-------- DATA SHOWN --------
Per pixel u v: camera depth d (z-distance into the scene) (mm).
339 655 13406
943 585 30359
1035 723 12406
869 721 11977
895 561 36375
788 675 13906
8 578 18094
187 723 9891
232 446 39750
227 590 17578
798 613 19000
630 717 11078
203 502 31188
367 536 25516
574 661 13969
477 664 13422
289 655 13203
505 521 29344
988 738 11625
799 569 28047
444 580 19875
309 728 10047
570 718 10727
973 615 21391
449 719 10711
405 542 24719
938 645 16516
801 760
--------
WHAT TO PRODUCE: Write out again only the lines from the one with "367 536 25516" through the last line of the records above. Keep every word as it stands.

WRITTEN ANSWER:
367 536 25516
574 661 13969
477 664 13422
289 655 13203
505 521 29344
988 738 11625
799 569 28047
444 580 19875
309 728 10047
570 718 10727
973 615 21391
449 719 10711
405 542 24719
938 645 16516
801 760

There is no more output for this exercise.